Currently I have a number of problems. Some of these are parser problems
that can be fixed by building a cleaner parser. That is they are simply a
matter of programming.
However, a big problem I currently have is with the language itself.
An example might show the problems. Here is an examply SMB description:
SMB funny-smb { # An SMB is a clause
andx; # Which can contain an andx marker that trigers the parser to
# generate code to handle ANDXs
request { # There can be one or more requests
UCHAR Word Count (WCT) = 2;
USHORT Some Funny Field;
BITFIELD 16 A Funny Field = {
0x01 = { "This value not set" , "This value set" };
};
USHORT Byte Count (BCC);
STRING A String Field;
}
response { # There can be one or more responses ...
# etc ...
}
}
Now, the first big problem that I see it that the language and parser are
tied to generating Ethereal decode modules. I would like something a
little more general and am looking for ideas on this.
I think I need to separate declaration from actions.

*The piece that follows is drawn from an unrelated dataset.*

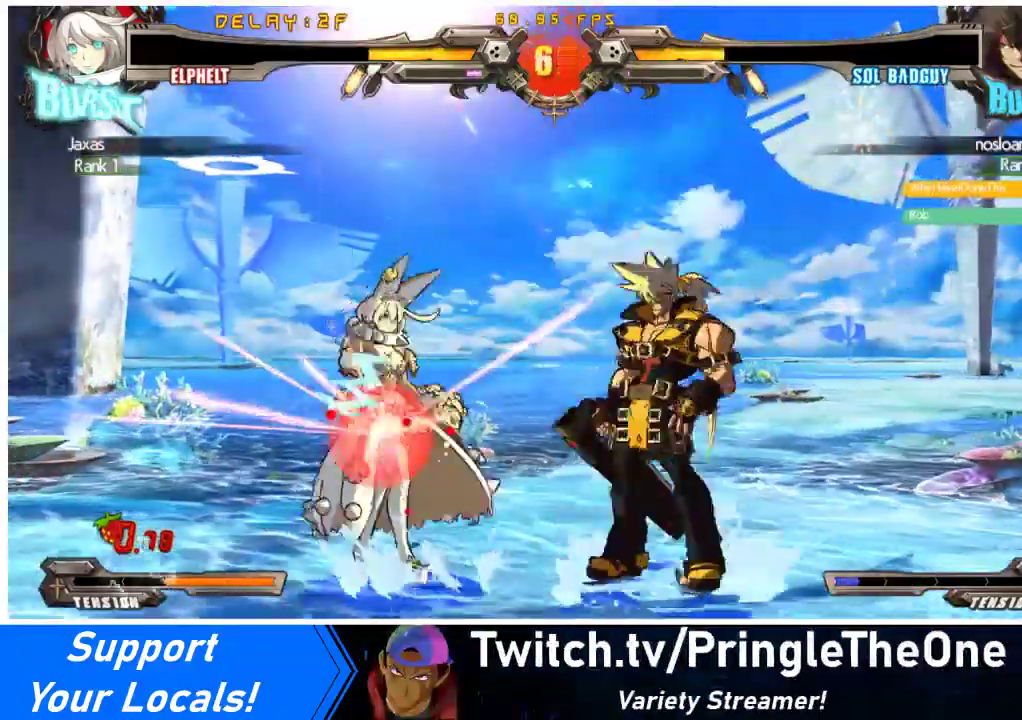
{"buttons": ["DPAD_DOWN"], "events": [[33, "DPAD_LEFT", "down"], [233, "DPAD_DOWN", "down"], [267, "DPAD_LEFT", "up"], [300, "CROSS", "down"], [467, "CROSS", "up"]]}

Something that comes to mind is that each statement could have a
declaration part and an action part. When combined with:
Include files
Functions?
Type definitions
I could have a language that generates Ethereal decode modules as well as a
one that generates code to to a differential comparison of Samba with say
NT4.0 SP6 of NT 2000?
A master include file could specify the code generated by each action?
So, the syntax might look like:
proto SMB = {
unit funny-smb {
UCHAR Word Count (WCT) [wct] %gen-ushort();
# Which means there is a field of type USHORT and that the action
# gen-ushort should be called with the parse tree element for this
# item to generate code to handle the field.
UCHAR AndXCommand [andxc];
# Declare this item for later use, ie, name the node in the parse tree
UCHAR AndXReserved; # Ignore this field
USHORT AndXOffset [andxoff];
request {
%gen-if(wct, "=", 4); # Generate code to compare wct to 4
USHORT Field 1 %gen-ushort();
USHORT Field 2 %gen-ushort();
etc ...
%end-gen-if(); # End of code to display one format
%gen-if(wct, "=", 3);
USHORT Field 1 %gen-ushort();
USHORT Field 2 %gen-ushort();
etc ...
%end-gen-if();
etc ...
};
response {
USHORT Count [cnt] %gen-ushort(cnt);
... some fields
REPEAT cnt of { # Indicates repeats based on cnt
USHORT Resp 1 %gen-ushort();
USHORT Resp 2 %gen-ushort();
};
};
%gen-andx(andx-command); # Generate code to do the andX
}
There are some other ideas lurking around ... What do you folks think?
Regards
-------
Richard Sharpe, sharpe@xxxxxxxxxx, NS Computer Software and Services P/L,
Samba (Team member www.samba.org), Ethereal (Team member www.zing.org)
Co-author, SAMS Teach Yourself Samba in 24 Hours